Thursday, January 12, 2006

Dear Noah:

Well so far we have not heard back about that house. SO perhaps that one is not meant to be. I would like to get a slightly larger house than smaller one..and one with some land would be nice.

Your daddy did it again. He was with you alone only minutes....and yet managed to tell you when he saw me on the phone...that I was "talking to the devil". We had met at your occupational therapy visit............which I felt would be fine. Next thing it is over and we needed to run to Super Target which is not even half a mile away. Your daddy came up to me and told me YOU were riding with him in his car. I did not want to let you go alone with him...for fear he would say something to you again..to upset you or make you feel bad or worry. Then I kinda thought what could he possibly say in a 5 minute drive?

So I decided to make a quick call to a friend in Ohio on the way over. Returning a call. Once we pulled up to Target I was not quite done with the call..so rather than have you and daddy wait outside for me to finish since it was soo windy...you went inside without me.

(jump forward to later that night when I picked up the phone to make another call)....You came running out of your room.....saw me...started to cry and said "MOMMY...DON'T GET ON THE PHONE...DON'T CALL THE DEVIL!!"

I was stunned....thinking..NOT again....as your daddy has mentioned to you before that MOMMY had the DEVIL in her heart and various other absurdities.

SO I proceeded to ask you what? You said again "don't call the devil!" I asked you if you knew who the devil was and you said "he is the bad angel". I asked you who told you I was calling the devil? You said "daddy". SO...you then proceeded to tell me that ON the way INTO Target while daddy and you were waiting for me to finish my phone call...that he told you this "mommy is not happy right now...she is talking to her boyfriend....talking to the devil...this is all the devil's doing"...on and on.....praying outloud around you apparently to BIND SATAN from our family....etc....

No wonder you were terrified. I told you that you don't just pick up a phone and call the devil. That daddy was sick and did not always THINK about what he was saying before saying things and that what he said was WRONG!

I have since talked to Daddy. After some prodding he DID admit to saying all these things to you yet AGAIN.....and even more...questioning you..."who is mommy talking to??" so much crap.....and I would like to know WHEN I became the one supposedly doing anything wrong to begin with? It has never been about me doing things I was not supposed to be doing.

Reminds me of the night he lost it when I was talking to my friend Cheryl in OHio and he once again thought I was talking to a MAN.....and he lost it. Started pressing his ears up against the doors while I was locked in the bathroom for privacy so I could talk. I caught him at least 5 times in a row doing this...hiding like a caged in rat caught in a trap.....trying not to be seen but so afraid he was going to miss something. Desperation...not thinking clearly or rationally at all...accusing me of so much crap.....not sure why....basically acting temporarily insane.

ALL in front of you...all so your ears could hear.

I told daddy today that he cannot keep using you like this....cannot keep telling you things over and over and over.....things not true.....things he only suspects....his worries....prayers out loud about Satan...etc. He did admit to all these things and more.....it is no wonder I do not want him around you by himself right now. You are just now 7 years old...way too little for this kind of crap.

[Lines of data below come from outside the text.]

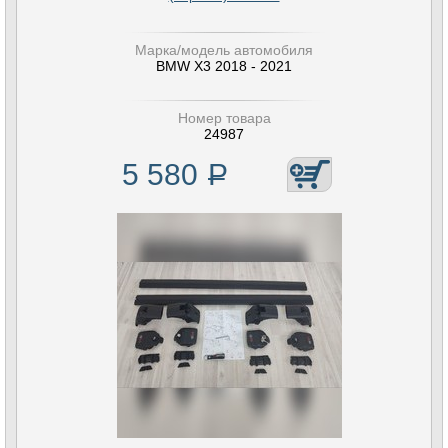
Марка/модель автомобиля
BMW X3 2018 - 2021
Номер товара
24987
5 580
Р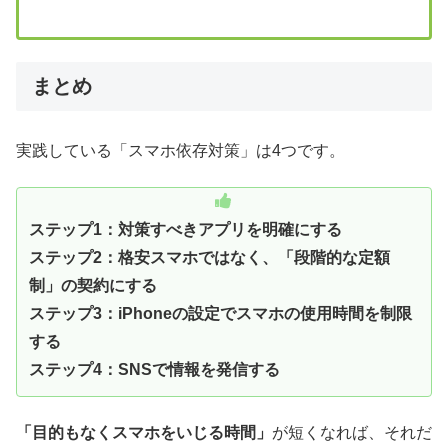
まとめ
実践している「スマホ依存対策」は4つです。
ステップ1：対策すべきアプリを明確にする
ステップ2：格安スマホではなく、「段階的な定額
制」の契約にする
ステップ3：iPhoneの設定でスマホの使用時間を制限
する
ステップ4：SNSで情報を発信する
「目的もなくスマホをいじる時間」
が短くなれば、それだ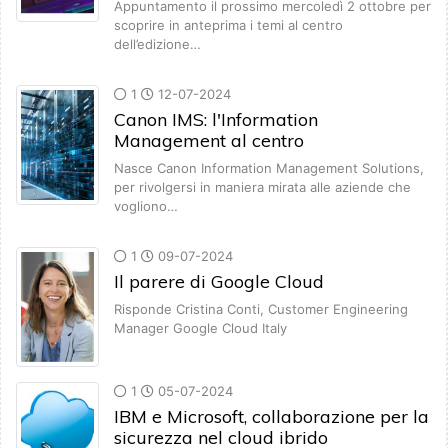
Appuntamento il prossimo mercoledì 2 ottobre per
scoprire in anteprima i temi al centro
dell’edizione…
1
12-07-2024
Canon IMS: l'Information
Management al centro
Nasce Canon Information Management Solutions,
per rivolgersi in maniera mirata alle aziende che
vogliono…
1
09-07-2024
Il parere di Google Cloud
Risponde Cristina Conti, Customer Engineering
Manager Google Cloud Italy
1
05-07-2024
IBM e Microsoft, collaborazione per la
sicurezza nel cloud ibrido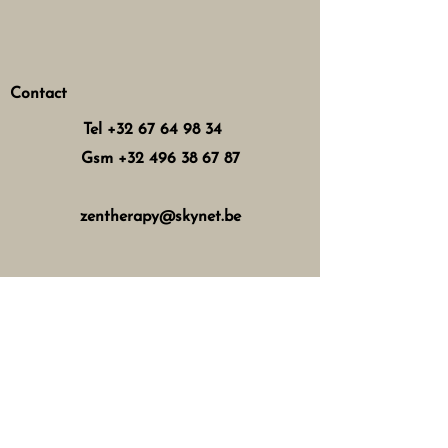
Contact
Tel
+32 67 64 98 34
Gsm
+32 496 38 67 87
zentherapy@skynet.be
Horaires d'ouverture
Mercredi : 8h - 12h 13h - 17h
Jeudi : 8h - 12h 15h - 21h
Vendredi : 8h - 12h 13h - 18h
Samedi : 8h - 16h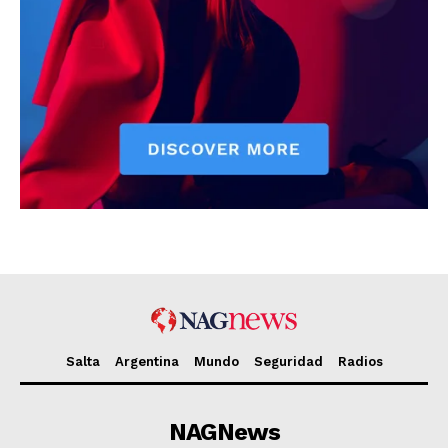
Salta
Argentina
Mundo
Seguridad
Radios
NAGNews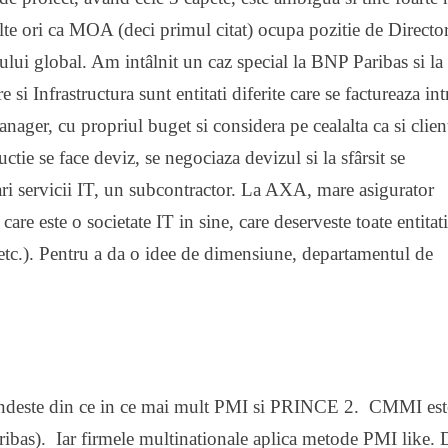
ulte ori ca MOA (deci primul citat) ocupa pozitie de Directo
ngului global. Am intâlnit un caz special la BNP Paribas si la
i Infrastructura sunt entitati diferite care se factureaza int
Manager, cu propriul buget si considera pe cealalta ca si clien
ctie se face deviz, se negociaza devizul si la sfârsit se
ari servicii IT, un subcontractor. La AXA, mare asigurator
 este o societate IT in sine, care deserveste toate entitati
.). Pentru a da o idee de dimensiune, departamentul de
pândeste din ce in ce mai mult PMI si PRINCE 2. CMMI est
Paribas). Iar firmele multinationale aplica metode PMI like. 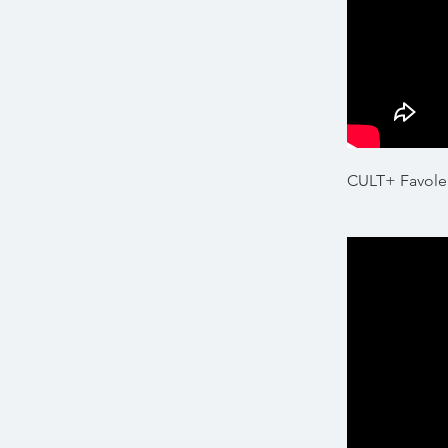
CULT+ Favole 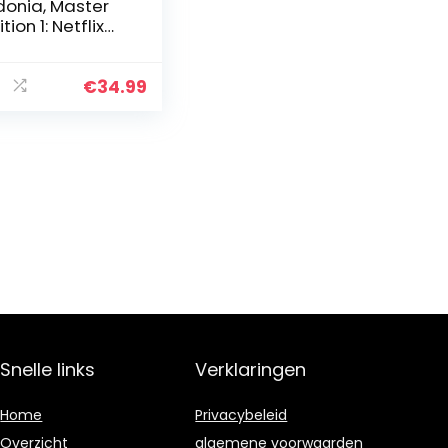
donia, Master
ition 1: Netflix
ries
€
34.99
Snelle links
Verklaringen
Home
Privacybeleid
Overzicht
algemene voorwaarden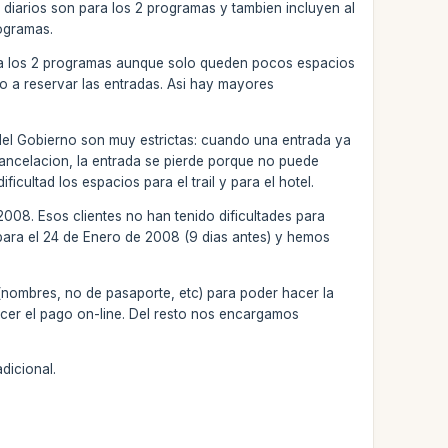
 diarios son para los 2 programas y tambien incluyen al
rogramas.
 para los 2 programas aunque solo queden pocos espacios
no a reservar las entradas. Asi hay mayores
del Gobierno son muy estrictas: cuando una entrada ya
cancelacion, la entrada se pierde porque no puede
ultad los espacios para el trail y para el hotel.
008. Esos clientes no han tenido dificultades para
para el 24 de Enero de 2008 (9 dias antes) y hemos
 (nombres, no de pasaporte, etc) para poder hacer la
acer el pago on-line. Del resto nos encargamos
dicional.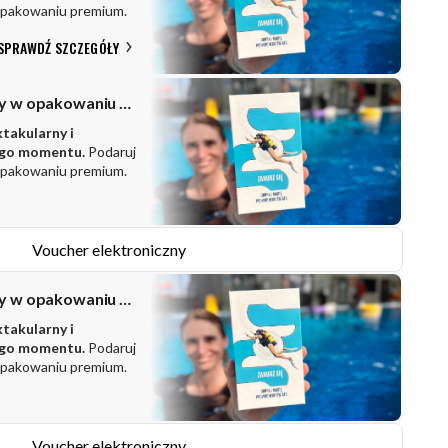
opakowaniu premium.
SPRAWDŹ SZCZEGÓŁY
Zestaw prezentowy w opakowaniu PREMIUM
ktakularny i
ego momentu.
Podaruj
opakowaniu premium.
Voucher elektroniczny
Zestaw prezentowy w opakowaniu PREMIUM
ktakularny i
ego momentu.
Podaruj
opakowaniu premium.
Voucher elektroniczny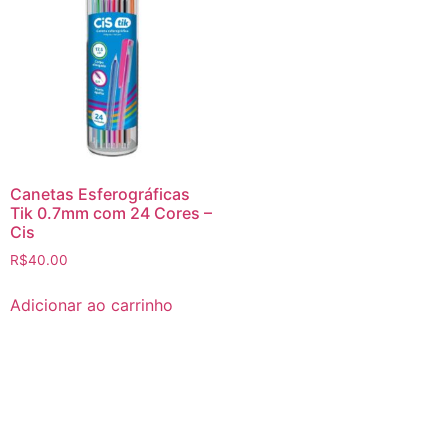
Canetas Esferográficas
Tik 0.7mm com 24 Cores –
Cis
R$
40.00
Adicionar ao carrinho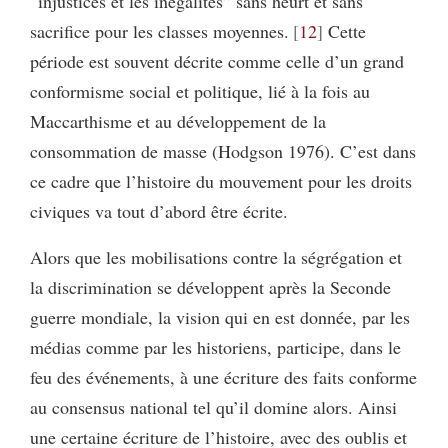
“injustices et les inégalités” sans heurt et sans
sacrifice pour les classes moyennes.
12
Cette
période est souvent décrite comme celle d’un grand
conformisme social et politique, lié à la fois au
Maccarthisme et au développement de la
consommation de masse (Hodgson 1976). C’est dans
ce cadre que l’histoire du mouvement pour les droits
civiques va tout d’abord être écrite.
Alors que les mobilisations contre la ségrégation et
la discrimination se développent après la Seconde
guerre mondiale, la vision qui en est donnée, par les
médias comme par les historiens, participe, dans le
feu des événements, à une écriture des faits conforme
au consensus national tel qu’il domine alors. Ainsi
une certaine écriture de l’histoire, avec des oublis et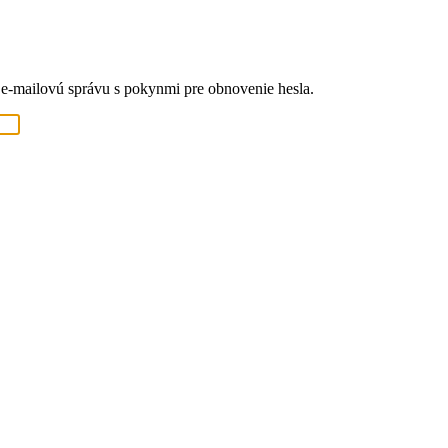
 e-mailovú správu s pokynmi pre obnovenie hesla.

So.......I contacted the pastors and his therapists and everyone else I could think of. Hopefully he will continue to take his meds and get the help he so obviously needs.

Meanwhile we have more packing to do....and need to move even more quickly than before if possible. My family does not know the entire full story about all the crap we have been dealing with for so very long now. I chose not to tell them so they would not worry. BUT the time has come to start sharing some of this...so they won't think mommy only made the decisions she has because of someone in my life now or because I am imaging things or because I am just "in a mood" and will end up changing my mind "yet again" and stay here with daddy..etc. This has been so long in coming.....should have made this change so many YEARS ago. ANYONE I have in my life supporting me through all this now my family should be thankful for...not blaming them for any problems happening in our home as that is just not the case at all. In fact the few friends I do have...truly care about you and me Noah....and they are doing their best to keep us safe and protect us. Even from a distance.

I love you so....and don't worry Noah...Mommy is NOT talking to the devil on the phone!


XOXOXOXOXOXO

3 comments:

Lynanne said...

What a horrible thing for your husband to say to Noah! How very sad that he uses Noah as a pawn. That is hurtful for any child, especially one with an autism spectrum disorder.

All the best for finding a new house!

Melinda said...

yes..it has been very very difficult. That is why it is time for us to move on and be away from him.....should have made this change a long time ago....but at least I am doing the right thing now...even though it can be difficult

Melissa said...

Hopefully the medicine will help him to realize what he's been saying and doing are only hurting his son. It's a shame that Noah has to go through all this crap with his Dad. I love you both!